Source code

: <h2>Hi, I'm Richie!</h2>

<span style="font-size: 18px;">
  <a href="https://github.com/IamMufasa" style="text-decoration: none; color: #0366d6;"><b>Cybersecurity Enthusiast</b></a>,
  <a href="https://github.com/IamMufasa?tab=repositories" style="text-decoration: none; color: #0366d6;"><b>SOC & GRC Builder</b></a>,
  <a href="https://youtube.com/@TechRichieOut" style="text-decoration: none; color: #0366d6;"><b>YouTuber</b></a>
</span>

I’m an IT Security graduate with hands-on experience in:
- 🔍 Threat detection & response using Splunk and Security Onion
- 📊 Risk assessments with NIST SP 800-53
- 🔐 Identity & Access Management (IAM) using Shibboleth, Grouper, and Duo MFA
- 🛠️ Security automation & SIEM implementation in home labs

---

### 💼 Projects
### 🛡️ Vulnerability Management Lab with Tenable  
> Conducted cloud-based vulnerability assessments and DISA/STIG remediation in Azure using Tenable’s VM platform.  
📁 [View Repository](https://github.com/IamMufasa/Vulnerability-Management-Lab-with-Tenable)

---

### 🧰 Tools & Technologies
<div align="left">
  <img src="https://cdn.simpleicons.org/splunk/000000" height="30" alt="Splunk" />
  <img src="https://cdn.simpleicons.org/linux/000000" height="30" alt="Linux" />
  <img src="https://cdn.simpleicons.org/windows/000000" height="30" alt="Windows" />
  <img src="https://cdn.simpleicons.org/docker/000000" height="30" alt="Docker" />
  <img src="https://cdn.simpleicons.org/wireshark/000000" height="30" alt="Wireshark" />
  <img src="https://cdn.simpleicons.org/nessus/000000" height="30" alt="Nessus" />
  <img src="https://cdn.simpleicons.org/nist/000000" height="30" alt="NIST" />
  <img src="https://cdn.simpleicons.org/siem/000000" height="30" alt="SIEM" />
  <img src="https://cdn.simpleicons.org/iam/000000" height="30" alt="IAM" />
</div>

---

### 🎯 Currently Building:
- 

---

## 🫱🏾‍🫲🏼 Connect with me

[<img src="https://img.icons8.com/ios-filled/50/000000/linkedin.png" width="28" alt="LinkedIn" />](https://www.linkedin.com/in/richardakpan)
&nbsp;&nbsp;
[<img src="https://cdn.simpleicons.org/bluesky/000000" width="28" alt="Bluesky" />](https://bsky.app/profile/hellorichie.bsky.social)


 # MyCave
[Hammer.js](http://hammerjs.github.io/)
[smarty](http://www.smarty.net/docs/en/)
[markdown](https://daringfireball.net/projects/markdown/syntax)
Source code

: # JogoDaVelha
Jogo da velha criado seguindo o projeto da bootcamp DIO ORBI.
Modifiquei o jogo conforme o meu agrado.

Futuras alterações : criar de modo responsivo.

══════════════════════════════

**Goal of the exercise**
Word for word, write out every entry shown above.

**Exercise solution**
Source code

: <h2>Hi, I'm Richie!</h2>

<span style="font-size: 18px;">
  <a href="https://github.com/IamMufasa" style="text-decoration: none; color: #0366d6;"><b>Cybersecurity Enthusiast</b></a>,
  <a href="https://github.com/IamMufasa?tab=repositories" style="text-decoration: none; color: #0366d6;"><b>SOC & GRC Builder</b></a>,
  <a href="https://youtube.com/@TechRichieOut" style="text-decoration: none; color: #0366d6;"><b>YouTuber</b></a>
</span>

I’m an IT Security graduate with hands-on experience in:
- 🔍 Threat detection & response using Splunk and Security Onion
- 📊 Risk assessments with NIST SP 800-53
- 🔐 Identity & Access Management (IAM) using Shibboleth, Grouper, and Duo MFA
- 🛠️ Security automation & SIEM implementation in home labs

---

### 💼 Projects
### 🛡️ Vulnerability Management Lab with Tenable  
> Conducted cloud-based vulnerability assessments and DISA/STIG remediation in Azure using Tenable’s VM platform.  
📁 [View Repository](https://github.com/IamMufasa/Vulnerability-Management-Lab-with-Tenable)

---

### 🧰 Tools & Technologies
<div align="left">
  <img src="https://cdn.simpleicons.org/splunk/000000" height="30" alt="Splunk" />
  <img src="https://cdn.simpleicons.org/linux/000000" height="30" alt="Linux" />
  <img src="https://cdn.simpleicons.org/windows/000000" height="30" alt="Windows" />
  <img src="https://cdn.simpleicons.org/docker/000000" height="30" alt="Docker" />
  <img src="https://cdn.simpleicons.org/wireshark/000000" height="30" alt="Wireshark" />
  <img src="https://cdn.simpleicons.org/nessus/000000" height="30" alt="Nessus" />
  <img src="https://cdn.simpleicons.org/nist/000000" height="30" alt="NIST" />
  <img src="https://cdn.simpleicons.org/siem/000000" height="30" alt="SIEM" />
  <img src="https://cdn.simpleicons.org/iam/000000" height="30" alt="IAM" />
</div>

---

### 🎯 Currently Building:
- 

---

## 🫱🏾‍🫲🏼 Connect with me

[<img src="https://img.icons8.com/ios-filled/50/000000/linkedin.png" width="28" alt="LinkedIn" />](https://www.linkedin.com/in/richardakpan)
&nbsp;&nbsp;
[<img src="https://cdn.simpleicons.org/bluesky/000000" width="28" alt="Bluesky" />](https://bsky.app/profile/hellorichie.bsky.social)


 # MyCave
[Hammer.js](http://hammerjs.github.io/)
[smarty](http://www.smarty.net/docs/en/)
[markdown](https://daringfireball.net/projects/markdown/syntax)
Source code

: # JogoDaVelha
Jogo da velha criado seguindo o projeto da bootcamp DIO ORBI.
Modifiquei o jogo conforme o meu agrado.

Futuras alterações : criar de modo responsivo.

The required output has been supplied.